The work area of ​​women in the Soaplands consists of two rooms. In the smaller one there is a small couch and a bed. The larger one is a bathroom with a shower and space for an inflatable mattress. Usually the man's teeth are brushed and his body washed. Then he lies down on the mattress, the woman soaps herself with lotion and slides her body along the man's. This form of eroticism ( lotion-play ) is considered as a special brothel service, making soap Lands under all kinds brothel in Japan are the most expensive.

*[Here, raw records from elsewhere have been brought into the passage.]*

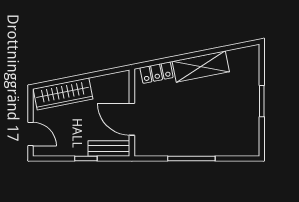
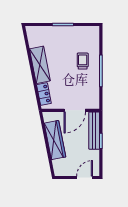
wardrobe: (63, 94) -> (55, 140), moved
trolley: (206, 131) -> (83, 61), added
bench: (109, 149) -> (94, 131), width x1.36

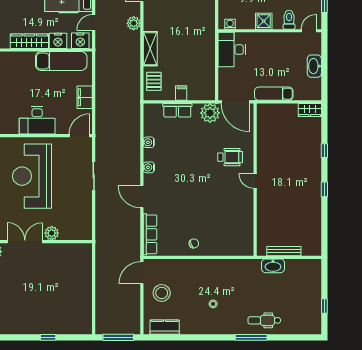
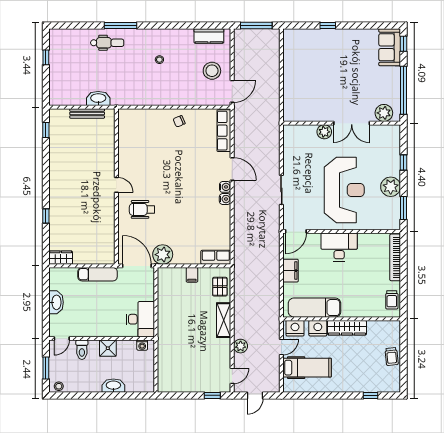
row of seats: (177, 110) -> (216, 257), moved
water cooler: (149, 142) -> (225, 187), moved
window: (324, 189) -> (46, 130), moved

Soaplands were originally called Toruko-buro ( ト ル コ 風 呂 ), Turkish bath . The Turkish scholar Nusret Sancaklı ran a newspaper campaign to denounce the Japanese "Turkish" girls and the so-called Turkish baths. As a result, a new name was sought for these brothels nationwide, from which Soapland emerged as the winner.

Although prostitution has been illegal in Japan for more than 50 years, there are various ways of circumventing the ban, as prostitution roughly only defines the commercial offering of vaginal intercourse for money. “Private agreements” between a man and a woman, oral and anal intercourse and hand jobs are not included.

Tokyo's historic entertainment district of Yoshiwara is home to the largest concentration of soaplands.

See also

literature

  • Nicholas Bornoff: Pink Samurai. Love, Marriage, and Sex in Contemporary Japan. Pocket Books, New York 1991, ISBN 0-671-74265-5 .
  • Peter Constantine: Japan's Sex Trade. A Journey Through Japan's Erotic Subcultures. Yenbooks, Tokyo 1993, ISBN 4-900737-00-3 .

Individual evidence

  1. Boye Lafayette De Mente: Sex And the Japanese. The Sensual Side of Japan . Tuttle Publishing, Rutland, Vermont 2006, p. 58
  2. a b Peter Constantine: Japan's Sex Trade. A Journey Through Japan's Erotic Subcultures. Yenbooks, Tokyo 1993, p. 37 f.